TASK DESCRIPTION:
Pictures stay out; everything else in the records below is to be repeated exactly.

RECORDED DATA:
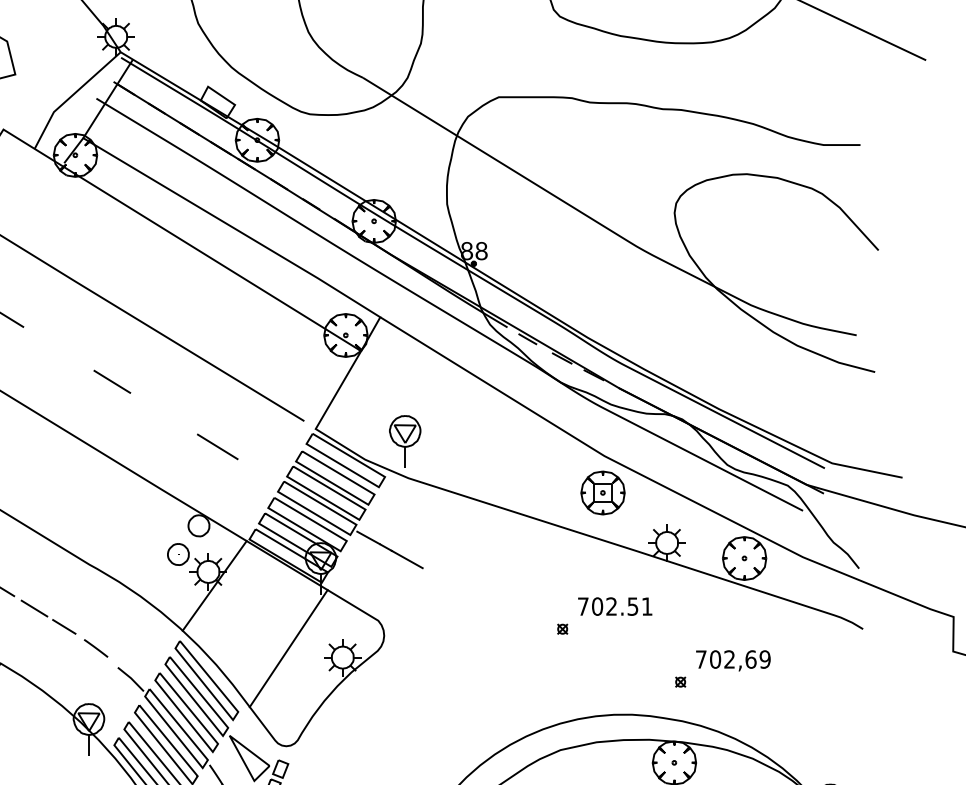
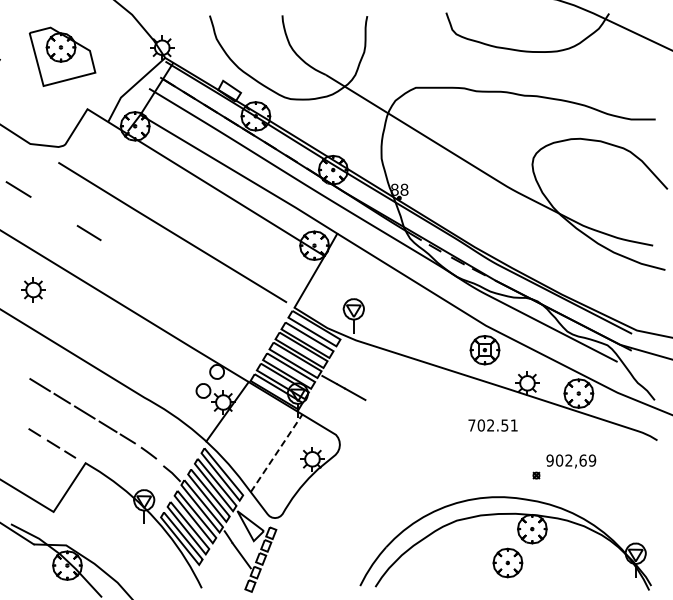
line: (112, 381) -> (159, 276), removed
line: (217, 446) -> (229, 319), removed
part: (563, 629) -> (458, 440), removed
line: (288, 648) -> (276, 453), solid -> dashed
text: (700, 659) -> (549, 460), 702,69 -> 902,69

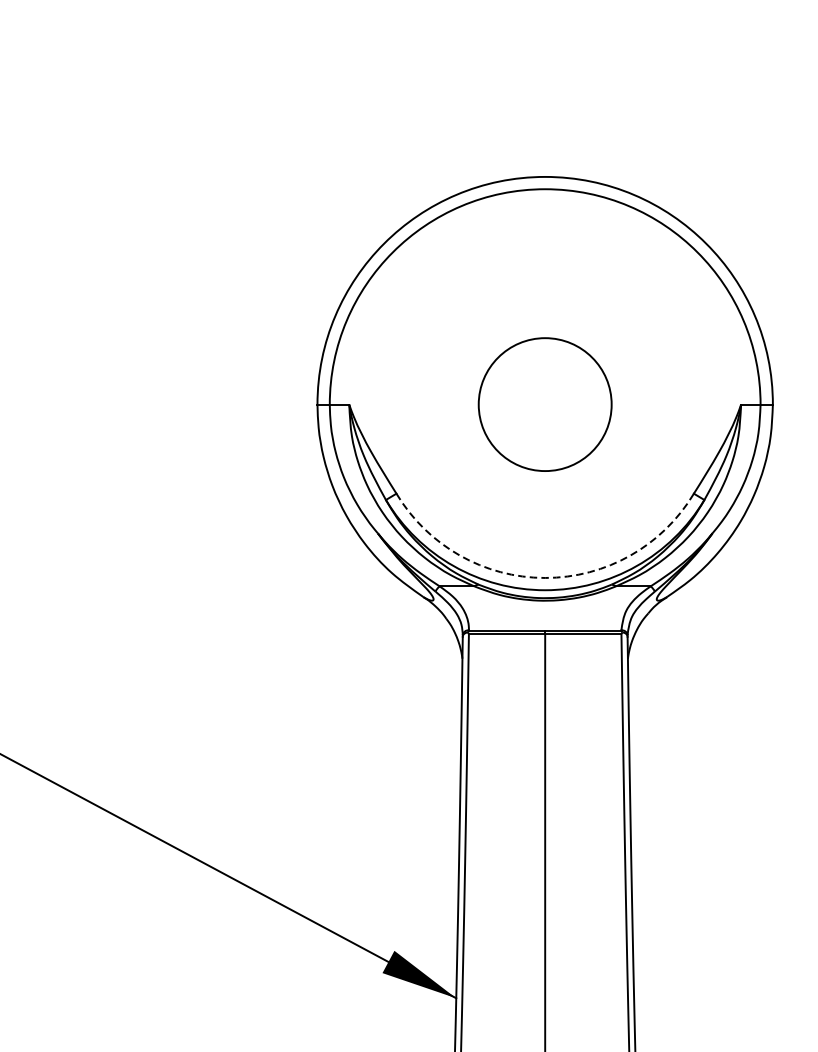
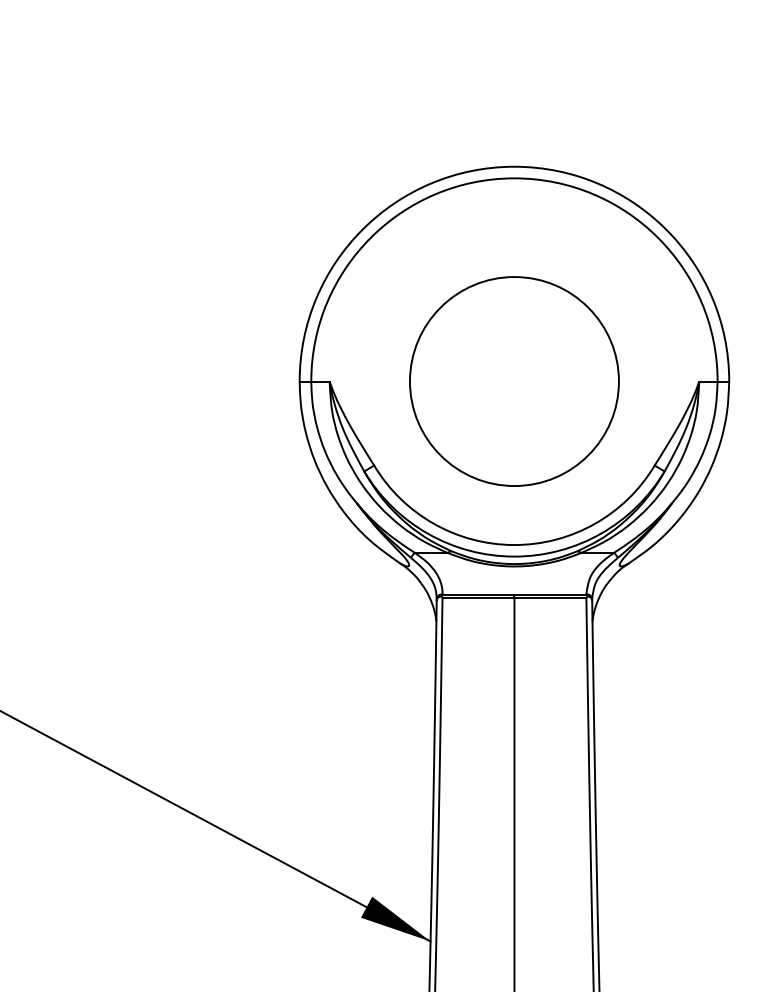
circle: (545, 404) -> (514, 381), size x1.67
arc: (545, 578) -> (514, 545), dashed -> solid

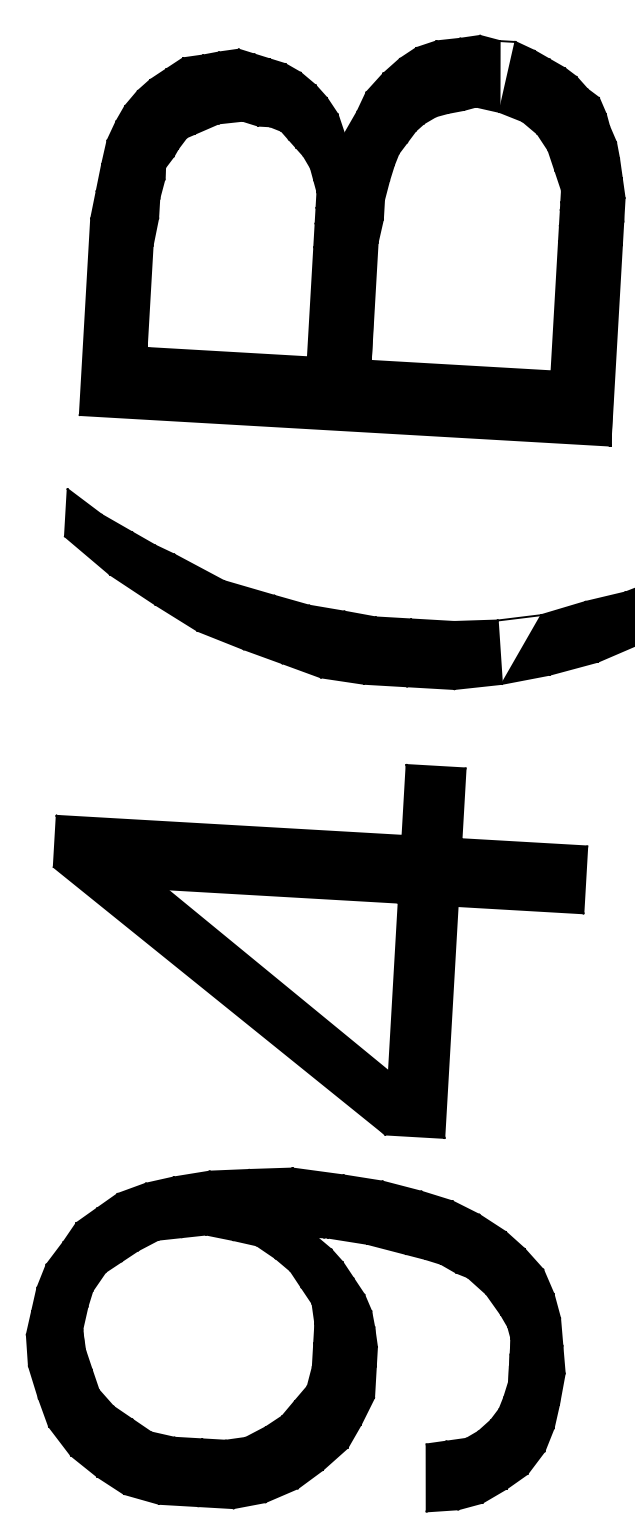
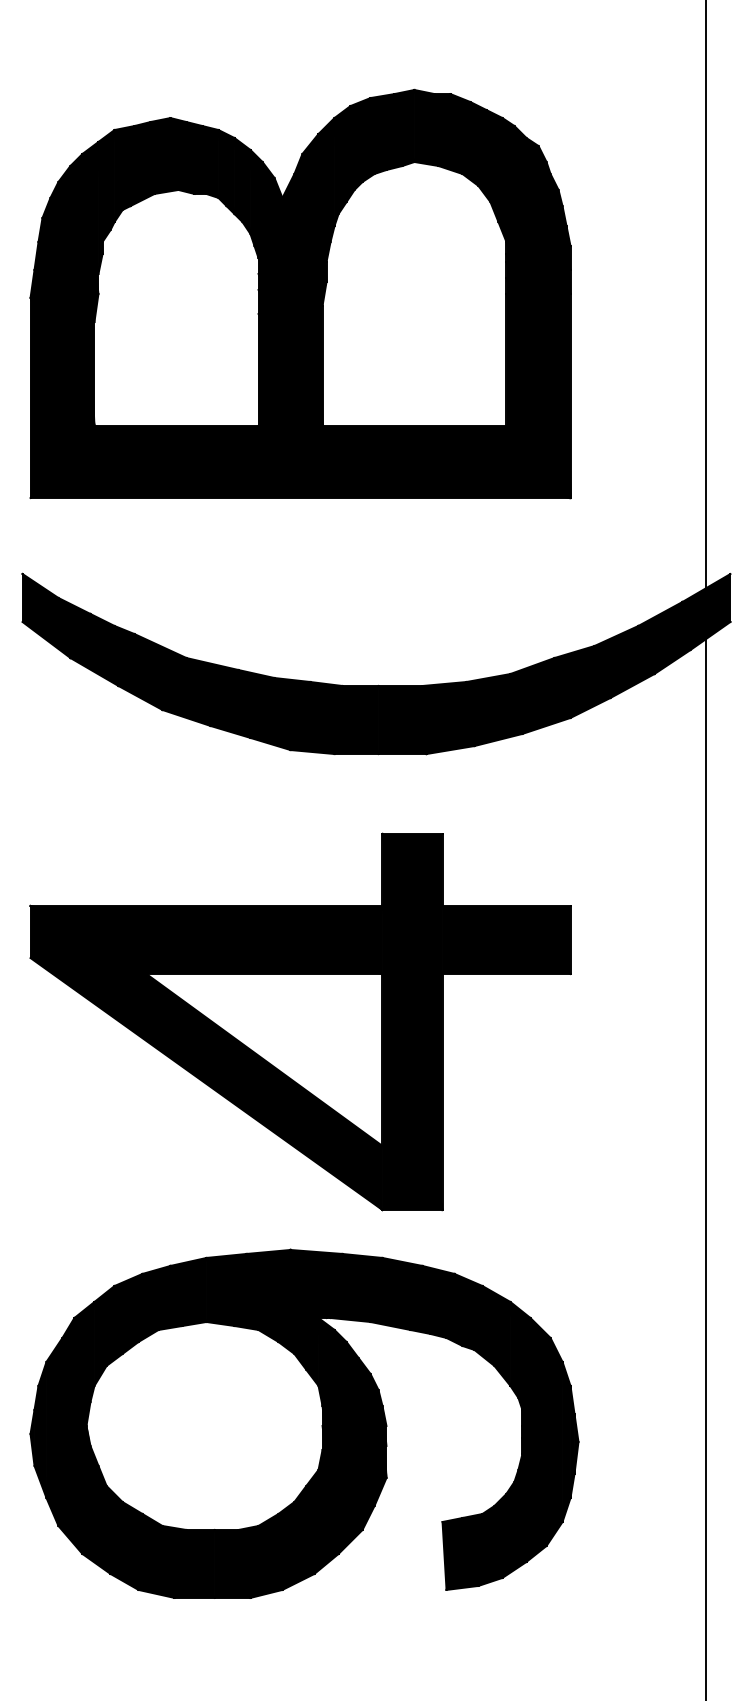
fill: (505, 77) -> (442, 130), added
fill: (517, 649) -> (488, 710), added

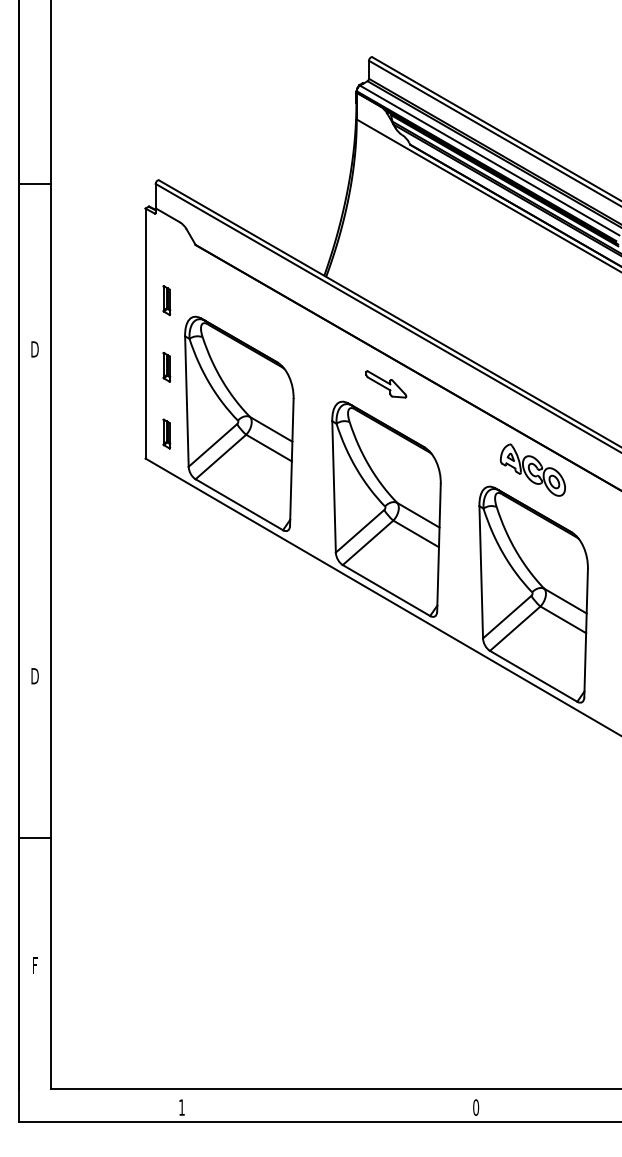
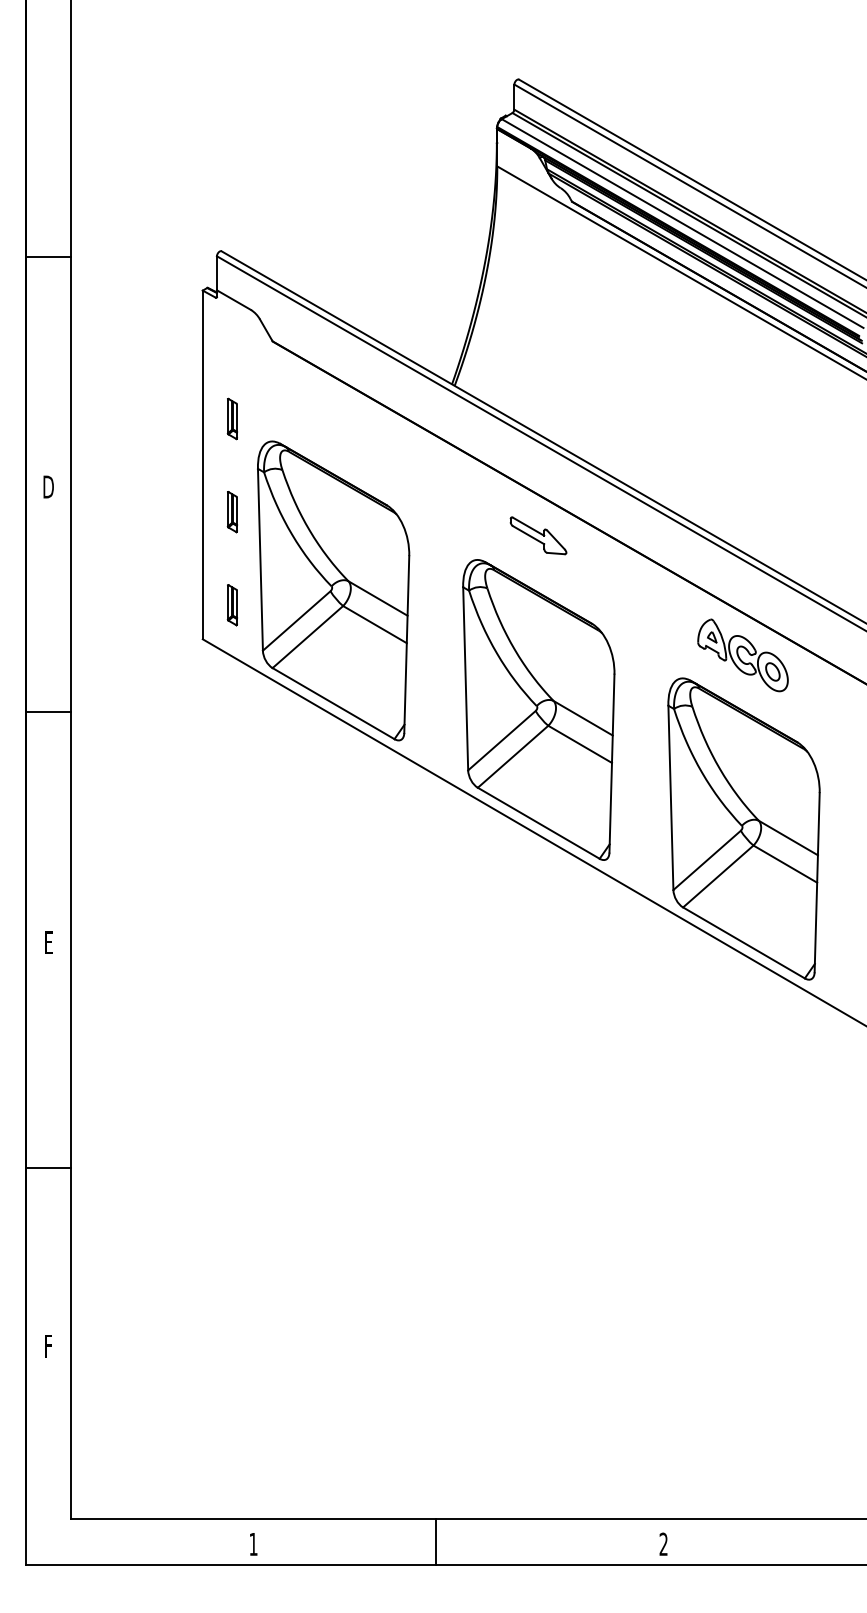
line: (34, 511) -> (48, 712), added
text: (34, 676) -> (48, 942), D -> E
line: (313, 1105) -> (436, 1541), added
text: (475, 1107) -> (663, 1544), 0 -> 2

OUTPUT OF THE EXERCISE:
line: (112, 381) -> (159, 276), removed
line: (217, 446) -> (229, 319), removed
part: (563, 629) -> (458, 440), removed
line: (288, 648) -> (276, 453), solid -> dashed
text: (700, 659) -> (549, 460), 702,69 -> 902,69

circle: (545, 404) -> (514, 381), size x1.67
arc: (545, 578) -> (514, 545), dashed -> solid

fill: (505, 77) -> (442, 130), added
fill: (517, 649) -> (488, 710), added

line: (34, 511) -> (48, 712), added
text: (34, 676) -> (48, 942), D -> E
line: (313, 1105) -> (436, 1541), added
text: (475, 1107) -> (663, 1544), 0 -> 2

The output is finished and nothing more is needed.